Воробей пару секунд слушала меня, переваривая слова, а потом прыснула со смеху.
— И куда же держит путь этот странник?
— Не столь далеко. Решил навестить своих скакунов.
— Ты в конюшню?! — глаза Есении тут же расширились от любопытства. — Можно с тобой? Пожалуйста! Клянусь, буду нема, как рыба.
Нерешительно задумался. Вся эта вылазка из дома была придумана для того, чтобы проветрить голову от мыслей о Воробье, но выходит всё совсем наоборот.
— Марк, ну, пожалуйста. Я так хочу посмотреть на лошадей, — девушка умоляюще сложила ладони вместе.
— Не говори только, что никогда не каталась на лошадях, — буркнул пренебрежительно. В её взоре мелькнула досада. — Серьёзно?! Ни разу?! Даже на аттракционах?
Мотнула головой. Я выдохнул, сдаваясь:
— Ладно, идём, но без самодеятельности. Лошадь может как укусить, так и затоптать на смерть.
Испуганный кивок девушки, и мои пальцы вновь свела судорога.

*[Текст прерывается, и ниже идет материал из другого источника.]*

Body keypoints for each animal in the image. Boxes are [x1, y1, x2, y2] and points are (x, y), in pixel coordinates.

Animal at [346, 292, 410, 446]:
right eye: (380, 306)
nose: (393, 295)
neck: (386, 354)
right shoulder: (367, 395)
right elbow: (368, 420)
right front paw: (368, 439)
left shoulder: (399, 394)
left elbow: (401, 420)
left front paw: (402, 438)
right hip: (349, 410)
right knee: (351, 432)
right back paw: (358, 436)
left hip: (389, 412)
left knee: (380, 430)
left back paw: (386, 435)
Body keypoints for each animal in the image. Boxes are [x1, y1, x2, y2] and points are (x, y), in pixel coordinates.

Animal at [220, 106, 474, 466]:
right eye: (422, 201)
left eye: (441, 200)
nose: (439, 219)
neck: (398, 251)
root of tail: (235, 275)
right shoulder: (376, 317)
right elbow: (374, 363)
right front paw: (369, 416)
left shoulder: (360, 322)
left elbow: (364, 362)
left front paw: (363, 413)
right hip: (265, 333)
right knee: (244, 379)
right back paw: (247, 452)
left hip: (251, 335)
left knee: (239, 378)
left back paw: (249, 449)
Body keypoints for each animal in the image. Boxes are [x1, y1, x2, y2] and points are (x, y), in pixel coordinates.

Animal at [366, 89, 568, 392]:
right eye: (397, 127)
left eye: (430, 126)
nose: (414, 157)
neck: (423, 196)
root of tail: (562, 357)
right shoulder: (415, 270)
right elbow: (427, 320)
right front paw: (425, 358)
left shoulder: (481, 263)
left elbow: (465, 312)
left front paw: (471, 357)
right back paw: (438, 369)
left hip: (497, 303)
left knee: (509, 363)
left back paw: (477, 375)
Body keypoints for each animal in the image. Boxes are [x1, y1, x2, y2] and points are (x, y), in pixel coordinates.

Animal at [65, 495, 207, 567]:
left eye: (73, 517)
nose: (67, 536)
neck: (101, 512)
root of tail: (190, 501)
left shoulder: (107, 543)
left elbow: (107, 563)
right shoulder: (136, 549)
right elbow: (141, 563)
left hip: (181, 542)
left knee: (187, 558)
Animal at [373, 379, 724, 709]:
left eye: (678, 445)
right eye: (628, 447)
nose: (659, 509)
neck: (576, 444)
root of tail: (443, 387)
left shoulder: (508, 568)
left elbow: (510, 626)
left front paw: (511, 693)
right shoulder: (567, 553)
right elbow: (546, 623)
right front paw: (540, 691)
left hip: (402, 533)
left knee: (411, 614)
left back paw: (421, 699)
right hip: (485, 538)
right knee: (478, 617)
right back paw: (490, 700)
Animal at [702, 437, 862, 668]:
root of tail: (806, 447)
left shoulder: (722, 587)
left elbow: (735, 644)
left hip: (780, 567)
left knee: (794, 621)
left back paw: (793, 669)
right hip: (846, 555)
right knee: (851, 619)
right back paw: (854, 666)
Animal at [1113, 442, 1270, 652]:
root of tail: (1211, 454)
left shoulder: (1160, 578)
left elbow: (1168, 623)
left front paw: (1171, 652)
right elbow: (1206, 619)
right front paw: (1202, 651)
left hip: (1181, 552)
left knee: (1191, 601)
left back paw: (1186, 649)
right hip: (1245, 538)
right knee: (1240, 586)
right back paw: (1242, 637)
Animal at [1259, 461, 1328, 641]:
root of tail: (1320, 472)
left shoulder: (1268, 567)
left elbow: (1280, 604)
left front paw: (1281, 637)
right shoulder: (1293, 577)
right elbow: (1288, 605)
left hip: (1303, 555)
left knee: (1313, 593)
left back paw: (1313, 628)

Ради Бога, не смотри так.
Обычно до конюшни отец добирался на гольф-каре, а я больше любил пешим ходом. Местность была гористой и с небольшими пролесками, в низинах которых иногда скапливалась болотистая жижа, затянутая тиной. Все дороги давно знал вдоль и поперёк, но именно сегодня выбрал самую дальнюю и окольную. Шёл на привычной быстрой скорости, лихо восходя на пригорки и спускаясь с них. Только ширина одного моего шага равнялась трём воробья. Еся, порядочно запыхавшись с трудом поспевала за мной и, вместо того, чтобы попросить идти чуть тише, просто стойко чертыхалась и, кажется, удостаивала мою персону вполне нелестными определениями. На душу как будто елей заливают литрами.
— Не устала? — изобразил заботу, приостановившись.

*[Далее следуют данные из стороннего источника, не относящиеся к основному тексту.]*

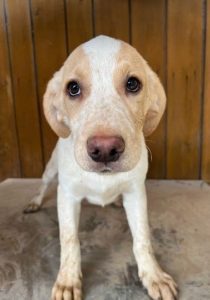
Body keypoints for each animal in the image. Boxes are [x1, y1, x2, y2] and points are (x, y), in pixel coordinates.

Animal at [23, 35, 177, 300]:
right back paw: (34, 201)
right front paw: (67, 281)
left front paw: (154, 276)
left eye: (133, 84)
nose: (105, 149)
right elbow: (70, 240)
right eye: (73, 88)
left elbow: (142, 239)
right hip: (50, 169)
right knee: (43, 185)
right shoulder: (67, 195)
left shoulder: (136, 193)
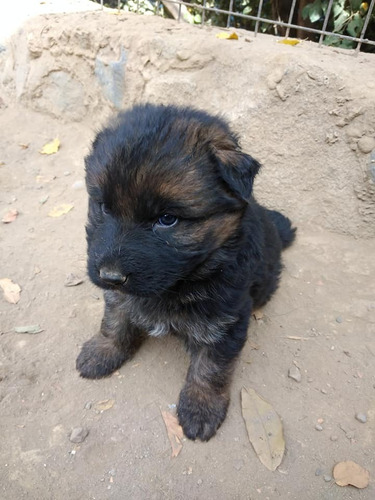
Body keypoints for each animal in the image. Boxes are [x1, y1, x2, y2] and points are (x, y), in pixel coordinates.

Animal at [77, 104, 296, 442]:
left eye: (167, 219)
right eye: (103, 207)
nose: (111, 276)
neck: (179, 283)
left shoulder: (224, 319)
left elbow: (210, 367)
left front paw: (201, 407)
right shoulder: (122, 296)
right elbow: (114, 320)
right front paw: (103, 351)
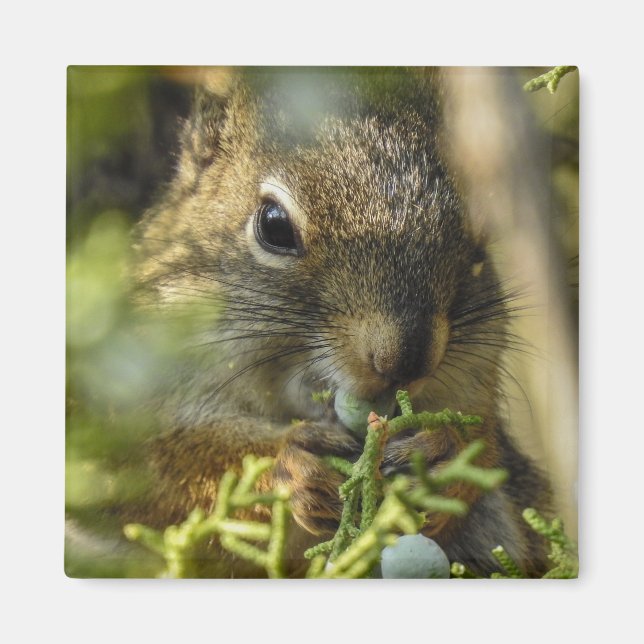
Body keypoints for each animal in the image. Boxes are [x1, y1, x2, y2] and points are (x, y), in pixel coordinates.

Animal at [130, 67, 552, 577]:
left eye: (477, 245)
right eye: (273, 226)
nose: (404, 360)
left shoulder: (475, 387)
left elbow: (484, 450)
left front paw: (442, 454)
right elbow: (167, 466)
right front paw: (290, 467)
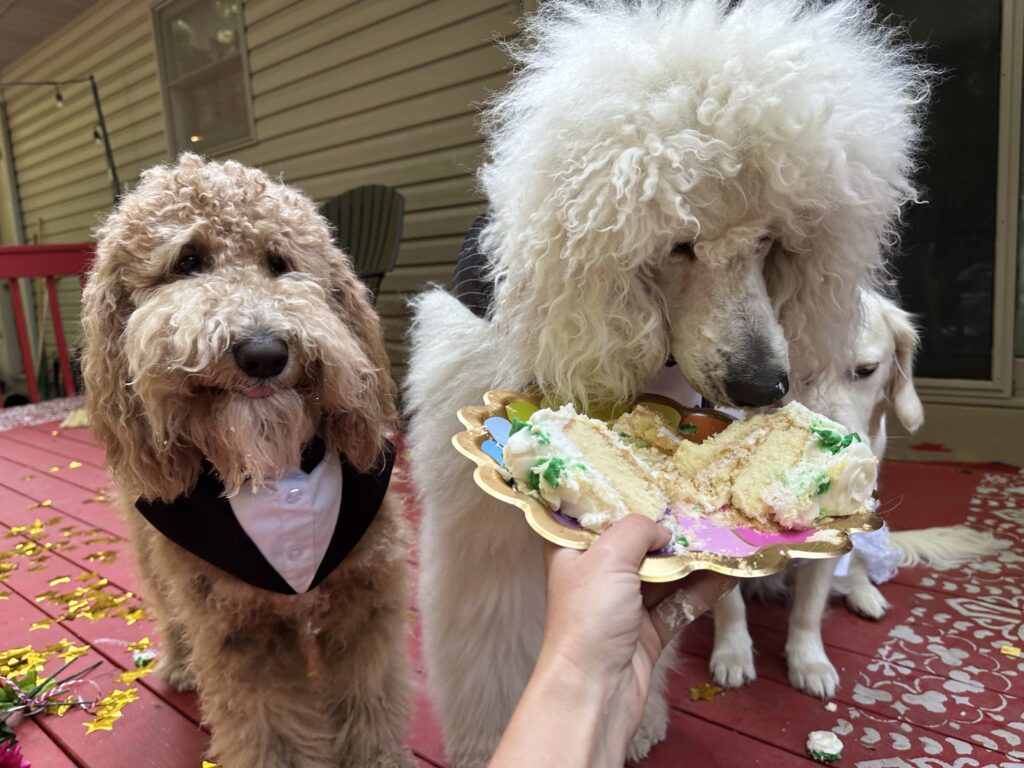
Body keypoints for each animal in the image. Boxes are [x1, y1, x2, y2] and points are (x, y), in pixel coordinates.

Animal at [82, 154, 413, 768]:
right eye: (187, 262)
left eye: (280, 262)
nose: (264, 353)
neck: (281, 467)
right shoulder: (237, 627)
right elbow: (268, 726)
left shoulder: (364, 595)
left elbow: (369, 698)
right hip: (156, 557)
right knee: (169, 611)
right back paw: (180, 665)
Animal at [405, 1, 929, 763]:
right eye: (678, 243)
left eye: (773, 241)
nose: (765, 385)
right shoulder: (481, 526)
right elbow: (491, 636)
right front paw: (485, 742)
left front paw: (640, 721)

Воробей красная, как помидор, учащенно дышала, едва не на четвереньках взбираясь на очередной пригорок.
— Не, что ты. Чудная прогулка, — показала вверх большой палец.
— По тебе не скажешь, — одарил лучшей из своих издевательских улыбочек. — Гляди, можем передохнуть, как для особо слабеньких.
— Где ты здесь таких видишь? — Есения вприпрыжку нагнала меня, поравнявшись, и тут же угодила в лошадиную лепешку. — Ссс... Дерьмо!
— Вот видишь, мы почти пришли, — не скрывая довольной улыбочки, следовал дальше, пока девушка оттирала подошву от навоза.